Dwellings on Green Belt Site Dismissed at Appeal, Inspector Concludes “Significant Harm” to World Heritage Site & Conservation Area

Outline proposals for the development of 15 dwellings on a Green Belt site in Larkhall have been dismissed at appeal, with the Inspector citing “significant harm that would arise to the [World Heritage Site] and to the setting of the conservation area.” (see the appeal decision here.)

An earlier application for 18 homes, submitted in 2020, was also dismissed at appeal in 2021 because of “the totality of the harm” to multiple heritage assets, including the setting of the Bath Conservation Area and the World Heritage Site (see the appeal decision here).

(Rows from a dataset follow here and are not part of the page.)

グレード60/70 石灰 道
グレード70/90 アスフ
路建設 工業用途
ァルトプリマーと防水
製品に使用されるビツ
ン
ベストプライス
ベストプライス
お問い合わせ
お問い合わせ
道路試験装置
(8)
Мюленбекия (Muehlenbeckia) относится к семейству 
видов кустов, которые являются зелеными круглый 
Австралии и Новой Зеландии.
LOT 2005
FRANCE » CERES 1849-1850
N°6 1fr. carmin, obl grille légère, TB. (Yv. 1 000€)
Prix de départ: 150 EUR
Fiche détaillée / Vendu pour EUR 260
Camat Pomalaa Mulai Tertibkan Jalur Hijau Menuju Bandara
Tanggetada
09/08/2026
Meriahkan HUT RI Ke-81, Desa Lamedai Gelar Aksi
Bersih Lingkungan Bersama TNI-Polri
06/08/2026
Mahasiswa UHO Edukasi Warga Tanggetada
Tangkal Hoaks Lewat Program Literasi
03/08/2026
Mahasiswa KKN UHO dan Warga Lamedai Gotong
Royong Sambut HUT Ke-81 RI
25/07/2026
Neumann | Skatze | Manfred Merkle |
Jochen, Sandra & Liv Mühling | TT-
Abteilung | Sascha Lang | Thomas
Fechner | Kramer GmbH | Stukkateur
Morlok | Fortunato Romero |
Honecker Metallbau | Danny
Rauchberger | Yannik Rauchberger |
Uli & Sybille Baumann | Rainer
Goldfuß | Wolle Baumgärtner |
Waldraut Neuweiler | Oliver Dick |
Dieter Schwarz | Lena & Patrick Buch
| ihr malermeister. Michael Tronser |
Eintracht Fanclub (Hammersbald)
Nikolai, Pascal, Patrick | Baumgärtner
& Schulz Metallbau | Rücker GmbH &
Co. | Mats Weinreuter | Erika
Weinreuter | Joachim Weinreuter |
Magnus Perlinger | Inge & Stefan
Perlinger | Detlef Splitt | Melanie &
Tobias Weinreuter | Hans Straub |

BPT has continued to oppose development on this green field site, which forms a significant transition point between Bath’s residential edge and its open landscape setting, where development would result in harm to the Green Belt, and World Heritage Site setting, and would fail to reflect or reinforce local distinctiveness and townscape character (read our objection response here). This harm would not be outweighed by public benefit. And there is little evidence to support the provision of genuinely affordable homes.

In response to this latest application, the Inspector concluded that “the adverse impacts arising from the proposal would significantly and demonstrably outweigh the aforementioned benefits, and the suggested conditions would not overcome these substantial harms.”